Viafix, a form of cold asphalt repair which fills in specific holes, will still be needed in emergency repairs, however, to “protect the safety of road users”.

The highways review was debated by members of the council’s policy committee on Thursday, December 2, for the final time before its recommendations are put into action.

Commenting on the shift towards new methods – and potential new technologies in the future – Councillor Ben Bradley (Con), the council’s leader, stressed a desire to move away from Viafix.

He said: “There are obviously things we have a statutory duty to do, particularly from a safety perspective, and there will be emergency repairs we still have to make.

“We can’t get away from that, but we are very much aware there are some such issues where it’s not an absolute emergency and needs an instant repair.

“That’s where the shift will go now. From my perspective, we shouldn’t tell the engineers how to do the engineering, but more set the policy and let them do the best thing by it.

“In the short-term, there will still no doubt be the use of [Viafix] as an emergency fix, but we would like to move away from that as much as we possibly can.”

The use of Viafix and other temporary repair methods has previously led to criticism of the council from residents.

Several councillors describe the state of the county’s roads as the “biggest issue on the doorstep” in May’s election, with the council planning to improve its communication with residents on when repair jobs will take place.

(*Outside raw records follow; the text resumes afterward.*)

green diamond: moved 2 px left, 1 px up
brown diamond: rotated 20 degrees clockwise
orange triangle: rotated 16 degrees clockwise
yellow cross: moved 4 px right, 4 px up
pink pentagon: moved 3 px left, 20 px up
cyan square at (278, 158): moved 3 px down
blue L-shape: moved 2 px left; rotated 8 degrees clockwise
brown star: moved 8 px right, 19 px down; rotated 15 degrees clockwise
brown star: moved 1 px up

This will come alongside a shift from a one-year to a three-year investment programme in road repairs, which the council hopes will give residents more “clarity” on when their road is due for replacement and repair.

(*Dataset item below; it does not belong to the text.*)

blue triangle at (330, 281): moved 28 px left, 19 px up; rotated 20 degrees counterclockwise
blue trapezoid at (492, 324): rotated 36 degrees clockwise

Cllr Daniel Williamson (Ash Ind), welcomed the plans during Thursday’s meeting and stressed the need to move away from Viafix.

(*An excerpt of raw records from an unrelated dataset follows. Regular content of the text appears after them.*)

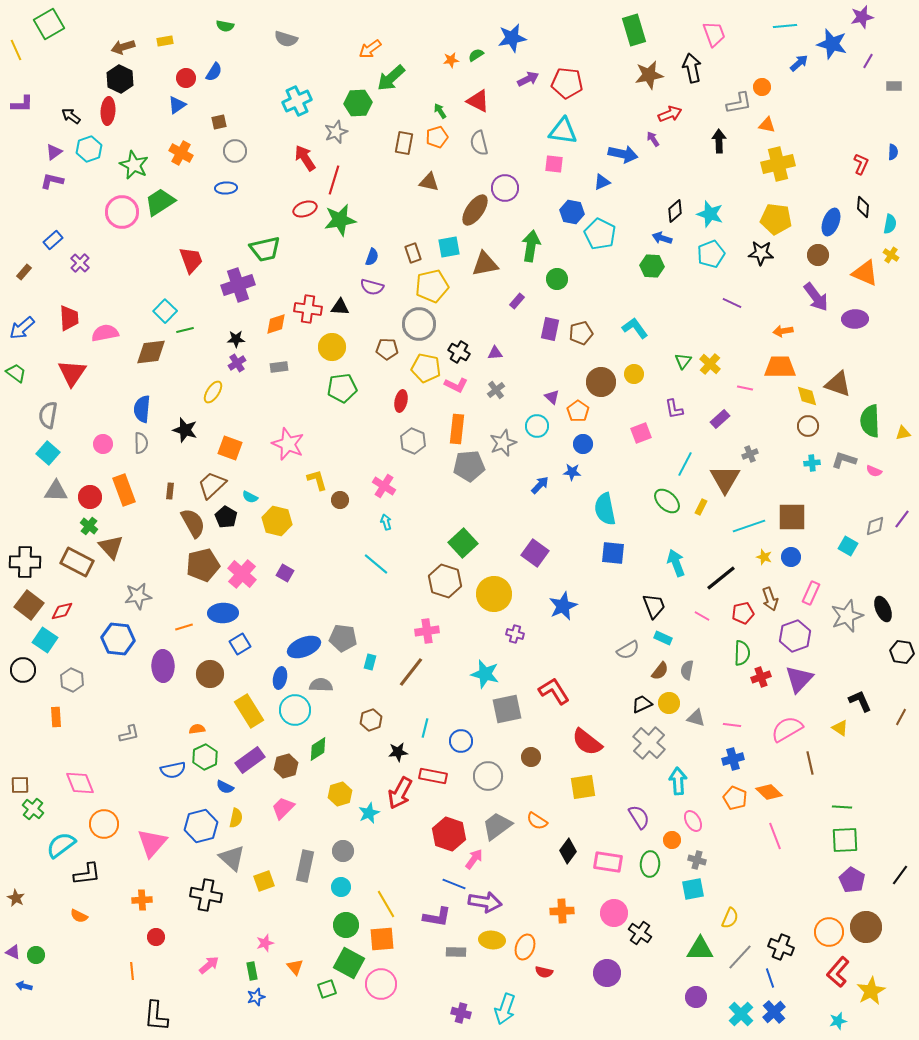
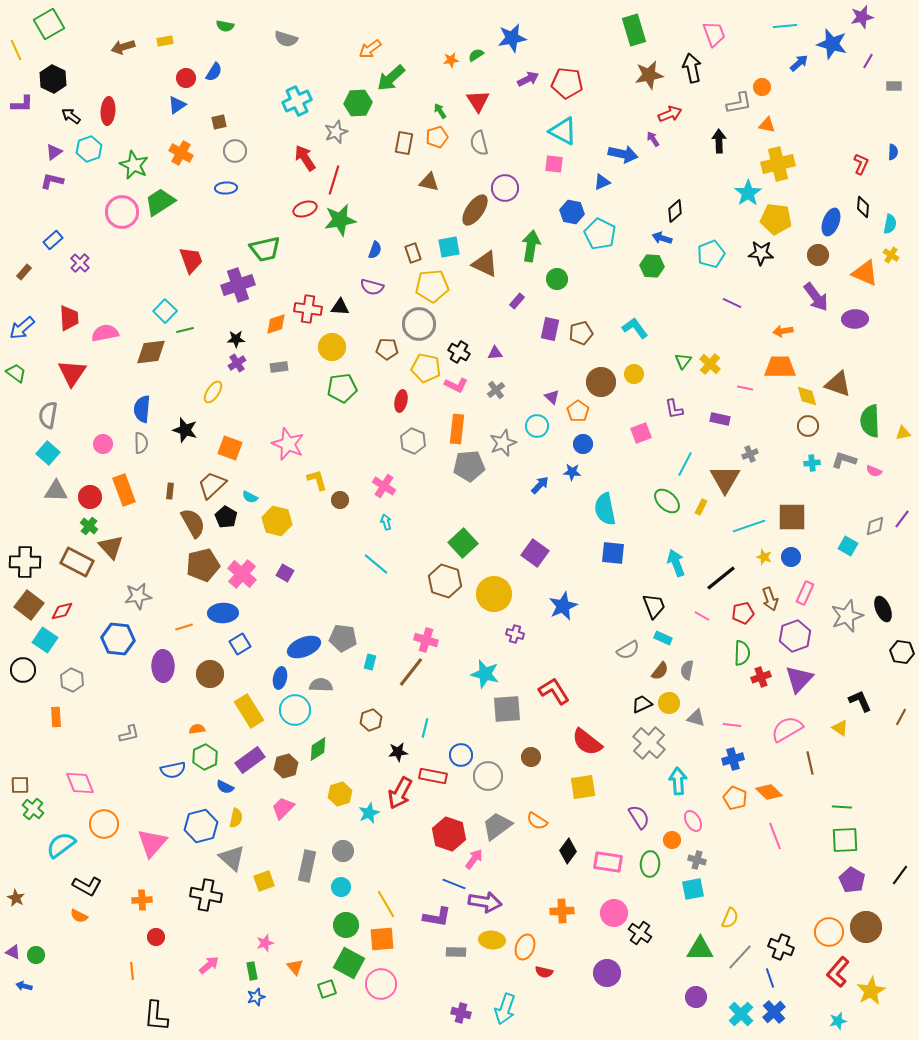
black hexagon at (120, 79): moved 67 px left
red triangle at (478, 101): rotated 30 degrees clockwise
cyan triangle at (563, 131): rotated 20 degrees clockwise
cyan star at (710, 214): moved 38 px right, 21 px up; rotated 20 degrees clockwise
blue semicircle at (372, 257): moved 3 px right, 7 px up
brown triangle at (485, 264): rotated 36 degrees clockwise
yellow pentagon at (432, 286): rotated 8 degrees clockwise
purple rectangle at (720, 419): rotated 54 degrees clockwise
pink rectangle at (811, 593): moved 6 px left
pink cross at (427, 631): moved 1 px left, 9 px down; rotated 25 degrees clockwise
gray square at (507, 709): rotated 8 degrees clockwise
blue circle at (461, 741): moved 14 px down
gray rectangle at (305, 866): moved 2 px right
black L-shape at (87, 874): moved 12 px down; rotated 36 degrees clockwise
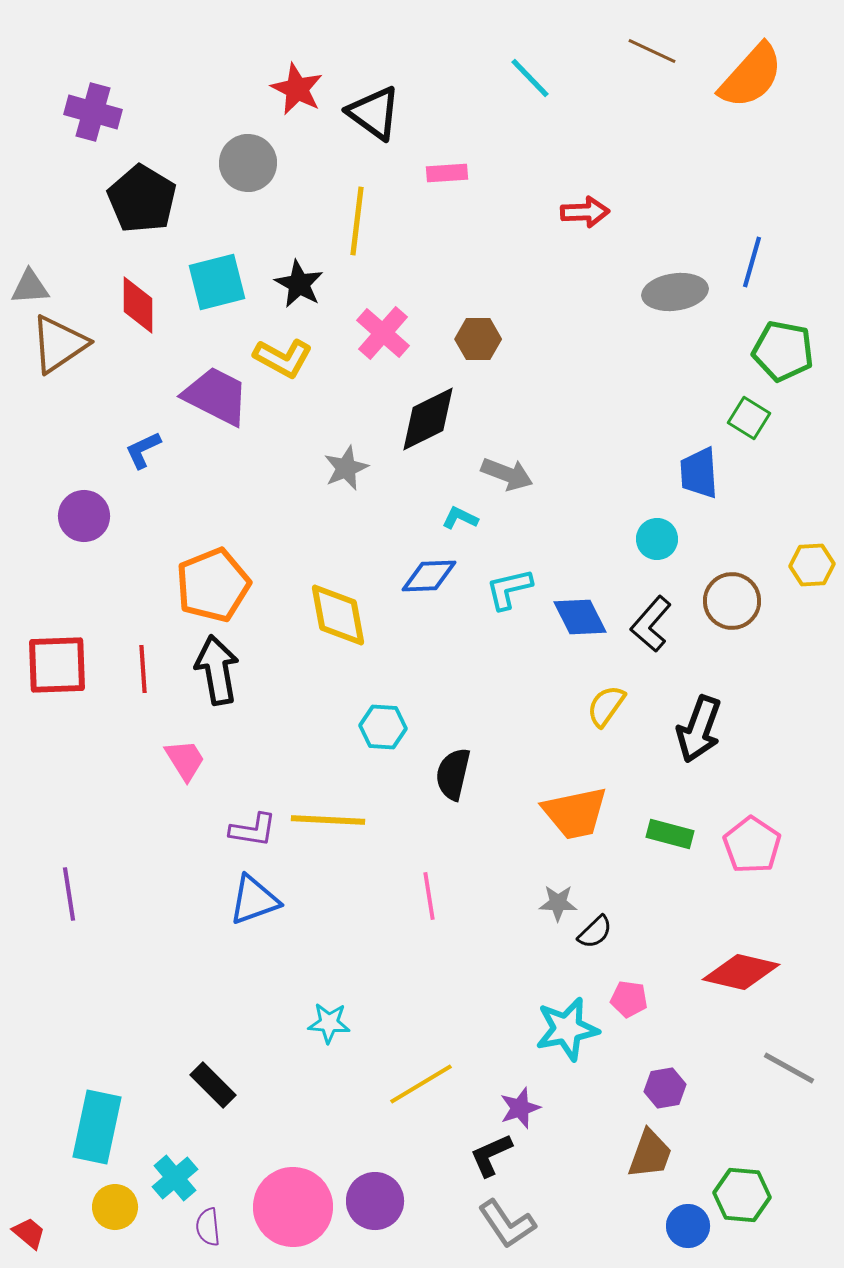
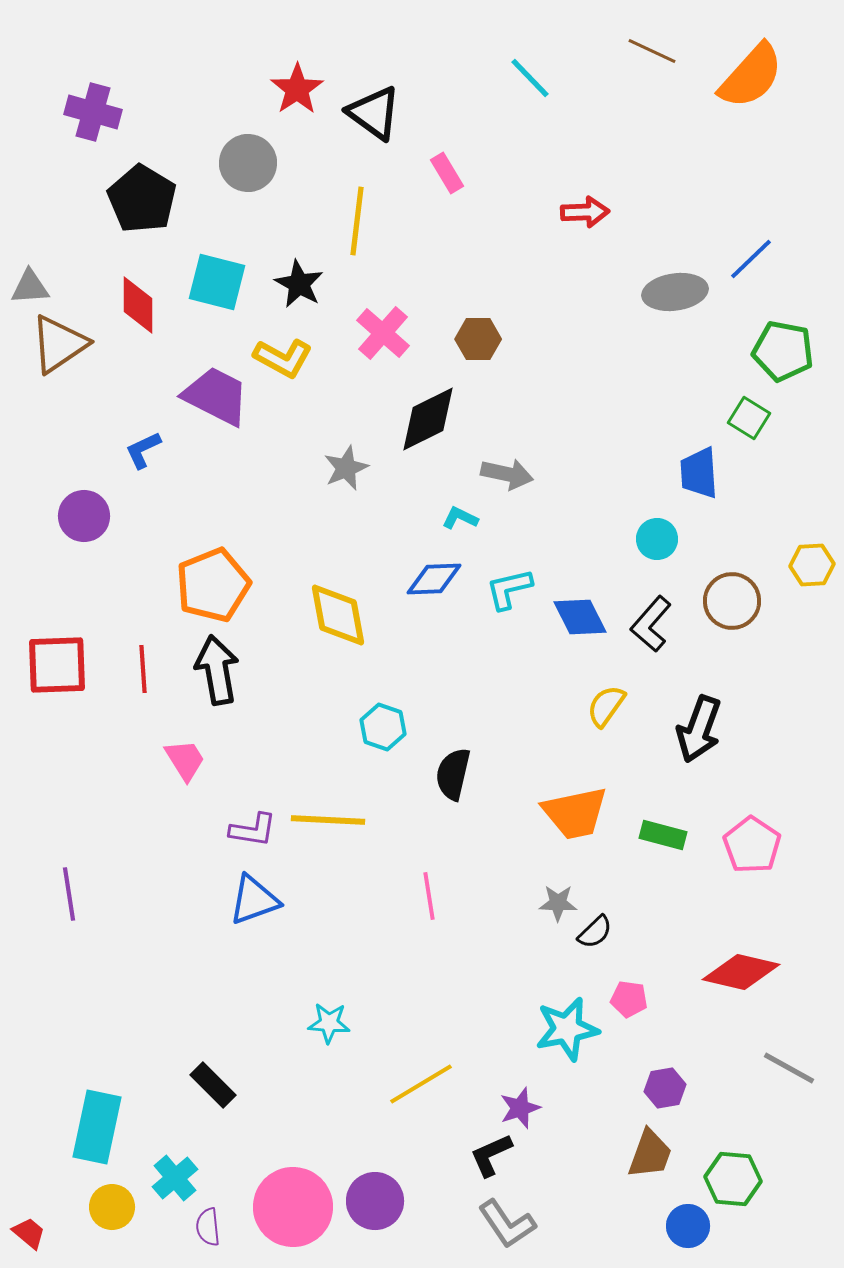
red star at (297, 89): rotated 12 degrees clockwise
pink rectangle at (447, 173): rotated 63 degrees clockwise
blue line at (752, 262): moved 1 px left, 3 px up; rotated 30 degrees clockwise
cyan square at (217, 282): rotated 28 degrees clockwise
gray arrow at (507, 474): rotated 9 degrees counterclockwise
blue diamond at (429, 576): moved 5 px right, 3 px down
cyan hexagon at (383, 727): rotated 15 degrees clockwise
green rectangle at (670, 834): moved 7 px left, 1 px down
green hexagon at (742, 1195): moved 9 px left, 16 px up
yellow circle at (115, 1207): moved 3 px left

He said: “I welcome the report and I’m really pleased the council wants to get it right the first time, taking a whole street approach. It’s an absolutely fantastic thing.

“Whilst I accept there are some situations where it’s going to be needed, but with us moving to this more holistic approach, I’d naturally assume it means a reduction in the use of Viafix.

“I’m more in hope than anticipation that we’re going to move away completely from using it once we find other techniques that work.”